[Entries excerpted from a collection]

* * *

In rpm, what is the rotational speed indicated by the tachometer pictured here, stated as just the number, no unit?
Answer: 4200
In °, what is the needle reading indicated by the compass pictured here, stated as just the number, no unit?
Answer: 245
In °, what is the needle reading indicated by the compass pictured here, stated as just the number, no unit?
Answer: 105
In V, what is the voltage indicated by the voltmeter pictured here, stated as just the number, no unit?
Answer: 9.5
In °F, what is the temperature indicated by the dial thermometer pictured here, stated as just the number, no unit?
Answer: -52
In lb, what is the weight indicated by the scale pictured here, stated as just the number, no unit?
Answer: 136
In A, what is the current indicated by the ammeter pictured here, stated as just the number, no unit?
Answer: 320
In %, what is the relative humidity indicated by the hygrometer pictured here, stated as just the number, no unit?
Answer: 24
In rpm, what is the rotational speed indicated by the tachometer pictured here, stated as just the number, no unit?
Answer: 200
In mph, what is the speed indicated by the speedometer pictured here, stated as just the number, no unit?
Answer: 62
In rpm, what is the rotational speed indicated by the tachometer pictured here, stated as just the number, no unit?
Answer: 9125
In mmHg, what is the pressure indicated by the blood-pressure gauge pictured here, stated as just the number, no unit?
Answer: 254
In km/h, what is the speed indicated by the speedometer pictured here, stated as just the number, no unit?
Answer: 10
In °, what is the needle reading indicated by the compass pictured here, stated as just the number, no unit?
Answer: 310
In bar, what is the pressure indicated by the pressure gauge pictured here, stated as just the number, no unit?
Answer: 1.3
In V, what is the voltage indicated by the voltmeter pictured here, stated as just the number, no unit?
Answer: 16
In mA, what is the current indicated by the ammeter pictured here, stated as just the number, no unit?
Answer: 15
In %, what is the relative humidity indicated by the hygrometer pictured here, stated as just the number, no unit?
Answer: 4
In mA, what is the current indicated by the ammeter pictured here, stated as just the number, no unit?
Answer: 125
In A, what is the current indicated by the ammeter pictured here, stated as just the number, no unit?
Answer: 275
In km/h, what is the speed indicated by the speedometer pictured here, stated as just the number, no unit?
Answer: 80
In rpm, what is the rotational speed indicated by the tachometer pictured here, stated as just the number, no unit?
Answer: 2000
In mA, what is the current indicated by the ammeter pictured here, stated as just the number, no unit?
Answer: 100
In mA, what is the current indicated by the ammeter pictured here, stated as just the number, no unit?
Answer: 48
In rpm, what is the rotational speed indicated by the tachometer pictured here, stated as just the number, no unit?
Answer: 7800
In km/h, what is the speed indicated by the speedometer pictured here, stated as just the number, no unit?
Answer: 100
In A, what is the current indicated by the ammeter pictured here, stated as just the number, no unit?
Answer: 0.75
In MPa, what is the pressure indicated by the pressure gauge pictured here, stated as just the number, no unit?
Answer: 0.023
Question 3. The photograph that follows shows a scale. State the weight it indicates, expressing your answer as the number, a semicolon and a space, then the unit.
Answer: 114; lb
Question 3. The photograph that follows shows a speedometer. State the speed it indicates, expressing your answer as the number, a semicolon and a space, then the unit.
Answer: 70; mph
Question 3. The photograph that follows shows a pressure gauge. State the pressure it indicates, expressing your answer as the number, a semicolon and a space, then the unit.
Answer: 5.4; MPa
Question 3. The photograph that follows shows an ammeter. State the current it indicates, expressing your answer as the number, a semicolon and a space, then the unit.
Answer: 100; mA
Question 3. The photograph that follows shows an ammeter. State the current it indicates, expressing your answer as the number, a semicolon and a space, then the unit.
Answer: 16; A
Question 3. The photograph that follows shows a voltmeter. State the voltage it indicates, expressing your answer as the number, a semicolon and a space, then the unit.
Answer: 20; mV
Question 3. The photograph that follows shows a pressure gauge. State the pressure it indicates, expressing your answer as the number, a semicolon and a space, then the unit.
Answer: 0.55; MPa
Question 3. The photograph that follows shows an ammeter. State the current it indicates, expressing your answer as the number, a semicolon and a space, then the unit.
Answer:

* * *

EXERCISE: Copy out every entry above word for word, changing nothing.

SOLUTION FOR THIS EXERCISE:
In rpm, what is the rotational speed indicated by the tachometer pictured here, stated as just the number, no unit?
Answer: 4200
In °, what is the needle reading indicated by the compass pictured here, stated as just the number, no unit?
Answer: 245
In °, what is the needle reading indicated by the compass pictured here, stated as just the number, no unit?
Answer: 105
In V, what is the voltage indicated by the voltmeter pictured here, stated as just the number, no unit?
Answer: 9.5
In °F, what is the temperature indicated by the dial thermometer pictured here, stated as just the number, no unit?
Answer: -52
In lb, what is the weight indicated by the scale pictured here, stated as just the number, no unit?
Answer: 136
In A, what is the current indicated by the ammeter pictured here, stated as just the number, no unit?
Answer: 320
In %, what is the relative humidity indicated by the hygrometer pictured here, stated as just the number, no unit?
Answer: 24
In rpm, what is the rotational speed indicated by the tachometer pictured here, stated as just the number, no unit?
Answer: 200
In mph, what is the speed indicated by the speedometer pictured here, stated as just the number, no unit?
Answer: 62
In rpm, what is the rotational speed indicated by the tachometer pictured here, stated as just the number, no unit?
Answer: 9125
In mmHg, what is the pressure indicated by the blood-pressure gauge pictured here, stated as just the number, no unit?
Answer: 254
In km/h, what is the speed indicated by the speedometer pictured here, stated as just the number, no unit?
Answer: 10
In °, what is the needle reading indicated by the compass pictured here, stated as just the number, no unit?
Answer: 310
In bar, what is the pressure indicated by the pressure gauge pictured here, stated as just the number, no unit?
Answer: 1.3
In V, what is the voltage indicated by the voltmeter pictured here, stated as just the number, no unit?
Answer: 16
In mA, what is the current indicated by the ammeter pictured here, stated as just the number, no unit?
Answer: 15
In %, what is the relative humidity indicated by the hygrometer pictured here, stated as just the number, no unit?
Answer: 4
In mA, what is the current indicated by the ammeter pictured here, stated as just the number, no unit?
Answer: 125
In A, what is the current indicated by the ammeter pictured here, stated as just the number, no unit?
Answer: 275
In km/h, what is the speed indicated by the speedometer pictured here, stated as just the number, no unit?
Answer: 80
In rpm, what is the rotational speed indicated by the tachometer pictured here, stated as just the number, no unit?
Answer: 2000
In mA, what is the current indicated by the ammeter pictured here, stated as just the number, no unit?
Answer: 100
In mA, what is the current indicated by the ammeter pictured here, stated as just the number, no unit?
Answer: 48
In rpm, what is the rotational speed indicated by the tachometer pictured here, stated as just the number, no unit?
Answer: 7800
In km/h, what is the speed indicated by the speedometer pictured here, stated as just the number, no unit?
Answer: 100
In A, what is the current indicated by the ammeter pictured here, stated as just the number, no unit?
Answer: 0.75
In MPa, what is the pressure indicated by the pressure gauge pictured here, stated as just the number, no unit?
Answer: 0.023
Question 3. The photograph that follows shows a scale. State the weight it indicates, expressing your answer as the number, a semicolon and a space, then the unit.
Answer: 114; lb
Question 3. The photograph that follows shows a speedometer. State the speed it indicates, expressing your answer as the number, a semicolon and a space, then the unit.
Answer: 70; mph
Question 3. The photograph that follows shows a pressure gauge. State the pressure it indicates, expressing your answer as the number, a semicolon and a space, then the unit.
Answer: 5.4; MPa
Question 3. The photograph that follows shows an ammeter. State the current it indicates, expressing your answer as the number, a semicolon and a space, then the unit.
Answer: 100; mA
Question 3. The photograph that follows shows an ammeter. State the current it indicates, expressing your answer as the number, a semicolon and a space, then the unit.
Answer: 16; A
Question 3. The photograph that follows shows a voltmeter. State the voltage it indicates, expressing your answer as the number, a semicolon and a space, then the unit.
Answer: 20; mV
Question 3. The photograph that follows shows a pressure gauge. State the pressure it indicates, expressing your answer as the number, a semicolon and a space, then the unit.
Answer: 0.55; MPa
Question 3. The photograph that follows shows an ammeter. State the current it indicates, expressing your answer as the number, a semicolon and a space, then the unit.
Answer:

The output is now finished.